Ling Zhi, Liu Wenhao, Yoon Kyungduck, Hou Jessica, Forghani Parvin, Hua Xuanwen, Yoon Hansol, Bagheri Maryam, Dasi Lakshmi P, Mandracchia Biagio, Xu Chunhui, Nie Shuyi, Jia Shu
Laboratory for Systems Biophotonics, Georgia Institute of Technology, Atlanta, GA, USA.
Wallace H. Coulter Department of Biomedical Engineering, Georgia Institute of Technology and Emory University, Atlanta, GA, USA.
Nat Cardiovasc Res. 2025 May;4(5):637-648. doi: 10.1038/s44161-025-00649-7. Epub 2025 May 7.
Cardiovascular diseases remain a pressing public health issue, necessitating the development of advanced therapeutic strategies underpinned by precise cardiac observations. While fluorescence microscopy is an invaluable tool for probing biological processes, cardiovascular signals are often complicated by persistent autofluorescence, overlaying dynamic cardiovascular entities and nonspecific labeling from tissue microenvironments. Here we present multiscale recursive decomposition for the precise extraction of dynamic cardiovascular signals. Multiscale recursive decomposition constructs a comprehensive framework for cardiac microscopy that includes pixel-wise image enhancement, robust principal component analysis and recursive motion segmentation. This method has been validated in various cardiac systems, including in vitro studies with human induced pluripotent stem cell-derived cardiomyocytes and in vivo studies of cardiovascular morphology and function in Xenopus embryos. The approach advances light-field cardiac microscopy, facilitating simultaneous, multiparametric and volumetric analysis of cardiac activities with minimum photodamage. We anticipate that the methodology will advance cardiovascular studies across a broad spectrum of cardiac models.

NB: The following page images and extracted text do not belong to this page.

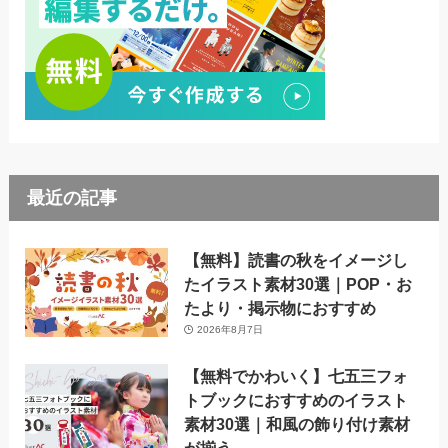
最近の記事
【無料】読書の秋をイメージし
たイラスト素材30選｜POP・お
たより・掲示物におすすめ
2026年8月7日
【無料でかわいく】七五三フォ
トブックにおすすめのイラスト
素材30選｜和風の飾り付け素材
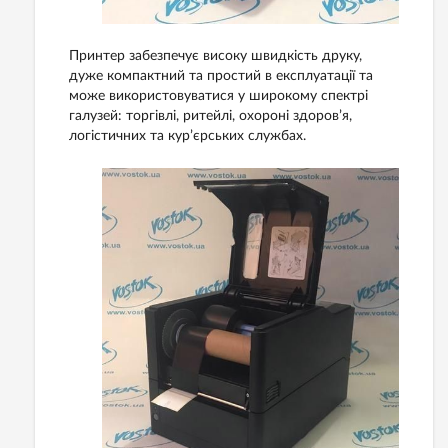
Принтер забезпечує високу швидкість друку,
дуже компактний та простий в експлуатації та
може використовуватися у широкому спектрі
галузей: торгівлі, ритейлі, охороні здоров’я,
логістичних та кур’єрських службах.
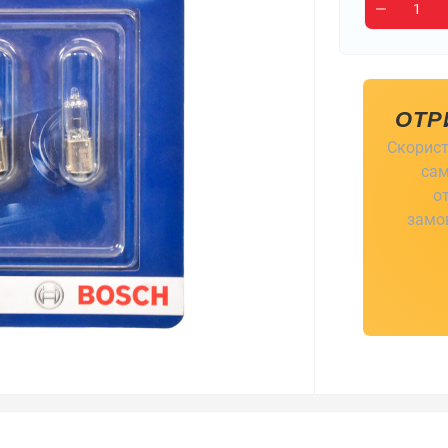
ОТР
Скорист
сам
о
замов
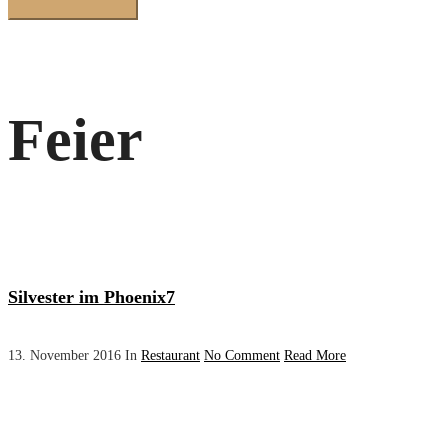
Feier
Silvester im Phoenix7
13. November 2016
In
Restaurant
No Comment
Read More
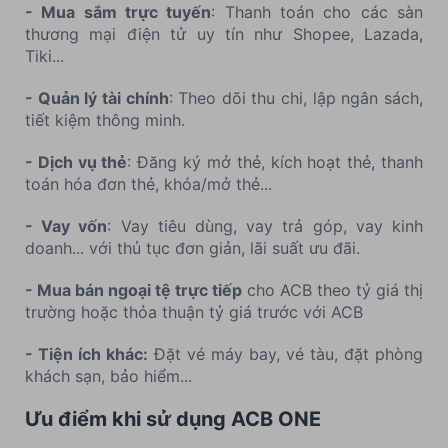
- Mua sắm trực tuyến
: Thanh toán cho các sàn
thương mại điện tử uy tín như Shopee, Lazada,
Tiki...
- Quản lý tài chính
: Theo dõi thu chi, lập ngân sách,
tiết kiệm thông minh.
- Dịch vụ thẻ
: Đăng ký mở thẻ, kích hoạt thẻ, thanh
toán hóa đơn thẻ, khóa/mở thẻ...
- Vay vốn
: Vay tiêu dùng, vay trả góp, vay kinh
doanh... với thủ tục đơn giản, lãi suất ưu đãi.
- Mua bán ngoại tệ trực tiếp
cho ACB theo tỷ giá thị
trường hoặc thỏa thuận tỷ giá trước với ACB
- Tiện ích khác:
Đặt vé máy bay, vé tàu, đặt phòng
khách sạn, bảo hiểm...
Ưu điểm khi sử dụng ACB ONE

心血管疾病仍然是一个紧迫的公共卫生问题,因此需要开发以精确的心脏观测为基础的先进治疗策略。虽然荧光显微镜是探测生物过程的宝贵工具,但心血管信号常常因持续的自发荧光、动态心血管实体的叠加以及组织微环境的非特异性标记而变得复杂。在此,我们提出多尺度递归分解方法,用于精确提取动态心血管信号。多尺度递归分解构建了一个用于心脏显微镜检查的综合框架,其中包括逐像素图像增强、稳健主成分分析和递归运动分割。该方法已在各种心脏系统中得到验证,包括对人诱导多能干细胞衍生的心肌细胞的体外研究以及对非洲爪蟾胚胎心血管形态和功能的体内研究。该方法推动了光场心脏显微镜技术的发展,以最小的光损伤促进对心脏活动进行同步、多参数和体积分析。我们预计该方法将推动广泛的心脏模型的心血管研究。